(PT-2018-21) Positive Technologies Security Advisory
Buffer overflow in Schneider Electric Modicon Premium, Modicon Quantum and Modicon M340
Modicon Premium, Modicon Quantum and Modicon M340
Version: all versions
Danger level: High
Impact: Denial of service
Attack vector: Remote
Base Score: 7.5
Vector: (AV: N / AC: L / PR: N / UI: N / S: U / C: N / I: N / A: H)
Description of the vulnerability
The specialists of Positive Research Research Center Positive Technologies have discovered the vulnerability “Buffer overflow” in Schneider Electric Modicon Premium, Modicon Quantum and Modicon M340.
Vulnerability in Web services for processing SOAP requests allows attackers to cause buffer overflows.
04/28/2017 – The manufacturer sent details of the vulnerabilities
03/22/2018 – The manufacturer issued a correction
September 3, 2013 – Publication of the vulnerability
Vulnerability was discovered by Nikita Maksimov (Positive Research Research Center of Positive Technologies)

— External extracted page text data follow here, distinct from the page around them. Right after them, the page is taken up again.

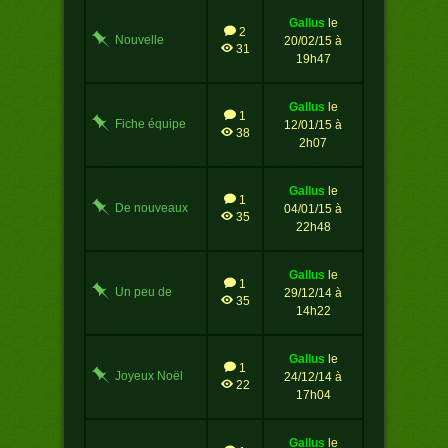
gallus
le
2
Nouvelle
20/02/15 à
31
version
19h47
gallus
le
1
Fiche équipe
12/01/15 à
38
2h07
gallus
le
1
De nouveaux
04/01/15 à
35
classements !
22h48
gallus
le
1
Un peu de
29/12/14 à
35
social
14h22
gallus
le
1
Joyeux Noël
24/12/14 à
22
2014
17h04
gallus
le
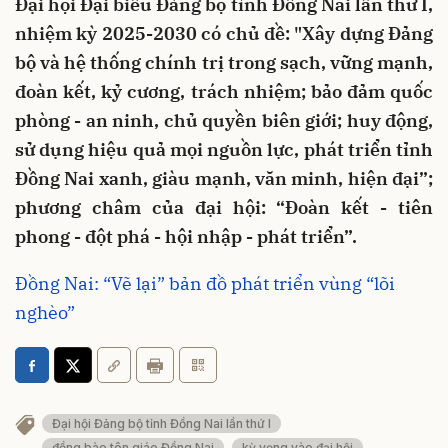
Đại hội Đại biểu Đảng bộ tỉnh Đồng Nai lần thứ I,
nhiệm kỳ 2025-2030 có chủ đề: "Xây dựng Đảng
bộ và hệ thống chính trị trong sạch, vững mạnh,
đoàn kết, kỷ cương, trách nhiệm; bảo đảm quốc
phòng - an ninh, chủ quyền biên giới; huy động,
sử dụng hiệu quả mọi nguồn lực, phát triển tỉnh
Đồng Nai xanh, giàu mạnh, văn minh, hiện đại”;
phương châm của đại hội: “Đoàn kết - tiên
phong - đột phá - hội nhập - phát triển”.
Đồng Nai: “Vẽ lại” bản đồ phát triển vùng “lõi
nghèo”
Đại hội Đảng bộ tỉnh Đồng Nai lần thứ I
đồng bào tôn giáo Đồng Nai
kỳ vọng vào đại hội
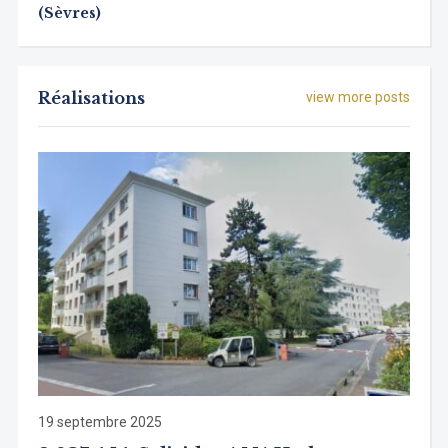
(Sèvres)
Réalisations
view more posts
19 septembre 2025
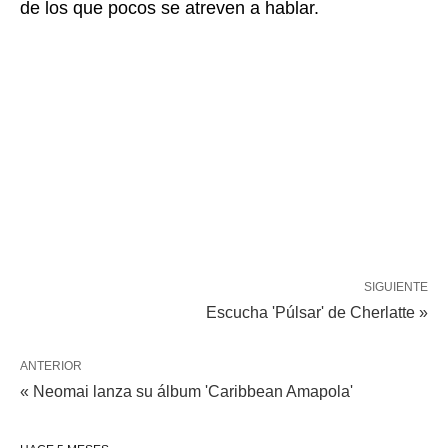
de los que pocos se atreven a hablar.
SIGUIENTE
Escucha 'Púlsar' de Cherlatte »
ANTERIOR
« Neomai lanza su álbum 'Caribbean Amapola'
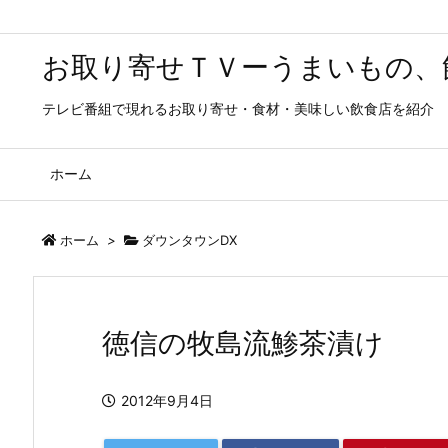
お取り寄せＴＶーうまいもの、
テレビ番組で現れるお取り寄せ・食材・美味しい飲食店を紹介
ホーム
ホーム
>
ダウンタウンDX
徳信の牧島流鯵茶漬け
2012年9月4日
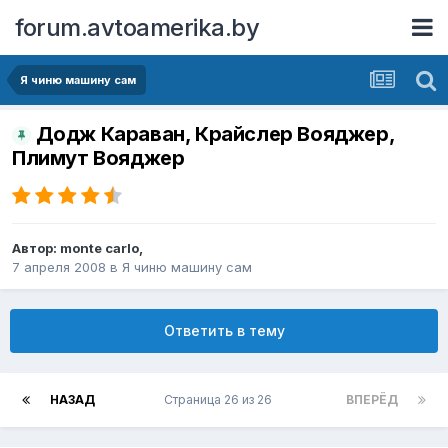
forum.avtoamerika.by
Я чиню машину сам
Додж Караван, Крайслер Вояджер,
Плимут Вояджер
Автор:
monte carlo
,
7 апреля 2008
в
Я чиню машину сам
Ответить в тему
НАЗАД
Страница 26 из 26
ВПЕРЁД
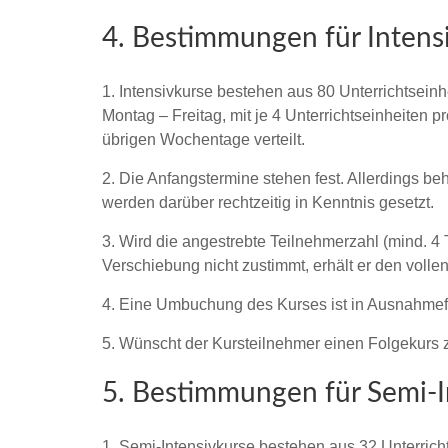
4. Bestimmungen für Intens
1. Intensivkurse bestehen aus 80 Unterrichtseinh
Montag – Freitag, mit je 4 Unterrichtseinheiten pr
übrigen Wochentage verteilt.
2. Die Anfangstermine stehen fest. Allerdings be
werden darüber rechtzeitig in Kenntnis gesetzt.
3. Wird die angestrebte Teilnehmerzahl (mind. 4 
Verschiebung nicht zustimmt, erhält er den vollen 
4. Eine Umbuchung des Kurses ist in Ausnahmefäl
5. Wünscht der Kursteilnehmer einen Folgekurs 
5. Bestimmungen für Semi-I
1. Semi-Intensivkurse bestehen aus 32 Unterrich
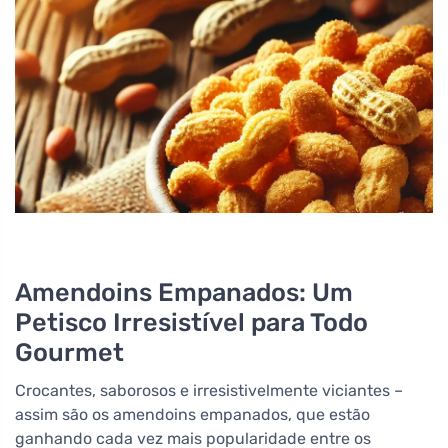
Amendoins Empanados: Um
Petisco Irresistível para Todo
Gourmet
Crocantes, saborosos e irresistivelmente viciantes –
assim são os amendoins empanados, que estão
ganhando cada vez mais popularidade entre os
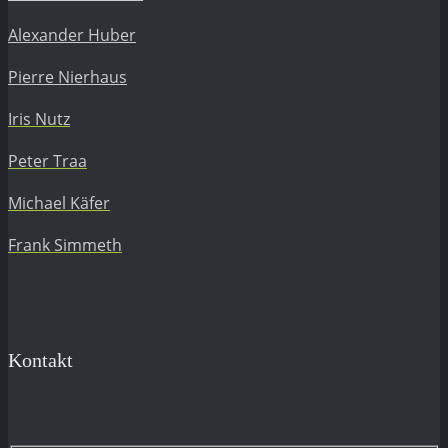
Alexander Huber
Pierre Nierhaus
Iris Nutz
Peter Traa
Michael Käfer
Frank Simmeth
Kontakt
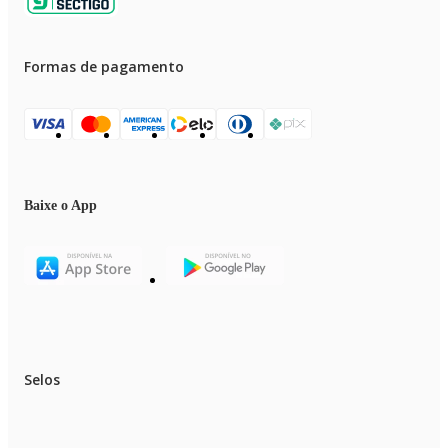
Formas de pagamento
Baixe o App
Selos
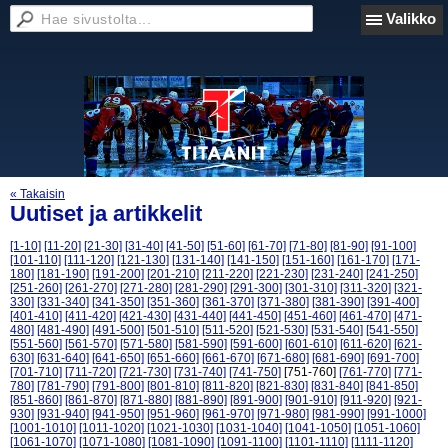
Valikko
« Takaisin
Uutiset ja artikkelit
[1-10]
[11-20]
[21-30]
[31-40]
[41-50]
[51-60]
[61-70]
[71-80]
[81-90]
[91-100]
[101-110]
[111-120]
[121-130]
[131-140]
[141-150]
[151-160]
[161-170]
[171-
180]
[181-190]
[191-200]
[201-210]
[211-220]
[221-230]
[231-240]
[241-250]
[251-260]
[261-270]
[271-280]
[281-290]
[291-300]
[301-310]
[311-320]
[321-
330]
[331-340]
[341-350]
[351-360]
[361-370]
[371-380]
[381-390]
[391-400]
[401-410]
[411-420]
[421-430]
[431-440]
[441-450]
[451-460]
[461-470]
[471-
480]
[481-490]
[491-500]
[501-510]
[511-520]
[521-530]
[531-540]
[541-550]
[551-560]
[561-570]
[571-580]
[581-590]
[591-600]
[601-610]
[611-620]
[621-
630]
[631-640]
[641-650]
[651-660]
[661-670]
[671-680]
[681-690]
[691-700]
[701-710]
[711-720]
[721-730]
[731-740]
[741-750]
[751-760]
[761-770]
[771-
780]
[781-790]
[791-800]
[801-810]
[811-820]
[821-830]
[831-840]
[841-850]
[851-860]
[861-870]
[871-880]
[881-890]
[891-900]
[901-910]
[911-920]
[921-
930]
[931-940]
[941-950]
[951-960]
[961-970]
[971-980]
[981-990]
[991-1000]
[1001-1010]
[1011-1020]
[1021-1030]
[1031-1040]
[1041-1050]
[1051-1060]
[1061-1070]
[1071-1080]
[1081-1090]
[1091-1100]
[1101-1110]
[1111-1120]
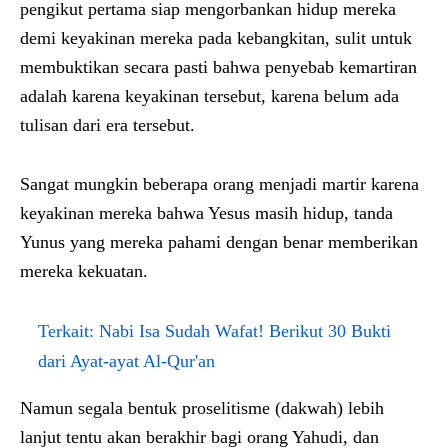
pengikut pertama siap mengorbankan hidup mereka
demi keyakinan mereka pada kebangkitan, sulit untuk
membuktikan secara pasti bahwa penyebab kemartiran
adalah karena keyakinan tersebut, karena belum ada
tulisan dari era tersebut.
Sangat mungkin beberapa orang menjadi martir karena
keyakinan mereka bahwa Yesus masih hidup, tanda
Yunus yang mereka pahami dengan benar memberikan
mereka kekuatan.
Terkait:
Nabi Isa Sudah Wafat! Berikut 30 Bukti
dari Ayat-ayat Al-Qur'an
Namun segala bentuk proselitisme (dakwah) lebih
lanjut tentu akan berakhir bagi orang Yahudi, dan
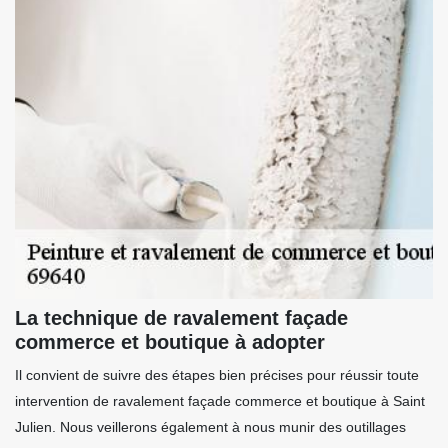
La technique de ravalement façade
commerce et boutique à adopter
Il convient de suivre des étapes bien précises pour réussir toute
intervention de ravalement façade commerce et boutique à Saint
Julien. Nous veillerons également à nous munir des outillages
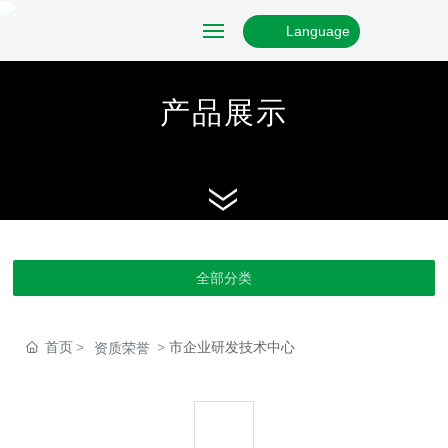
Language
网站首页
产品展示
关于我们
产品展示
资质证书
全部分类
新闻资讯
首页
市企业研发技术中心
资质荣誉
联系我们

About Positive Technologies
Positive Technologies is one of the leading Russian companies in the field of information security.
The main activities of the company are the development of integrated information security monitoring systems (XSpider, MaxPatrol); provision of consulting and services in the field of information security; development of a specialized portal.
Customers of Positive Technologies are more than 40 state institutions, more than 50 banks and financial institutions, 20 telecommunications companies, more than 40 industrial enterprises, IT companies, service and retail companies in Russia, CIS, Baltic countries, as well as Great Britain, Germany, Holland, Israel , Iran, China, Mexico, USA, Thailand, Turkey, Ecuador, South Africa, Japan.
Positive Technologies is a team of highly qualified developers, consultants and experts who have great practical experience, have professional titles and certificates, are members of international organizations and actively participate in the development of the industry.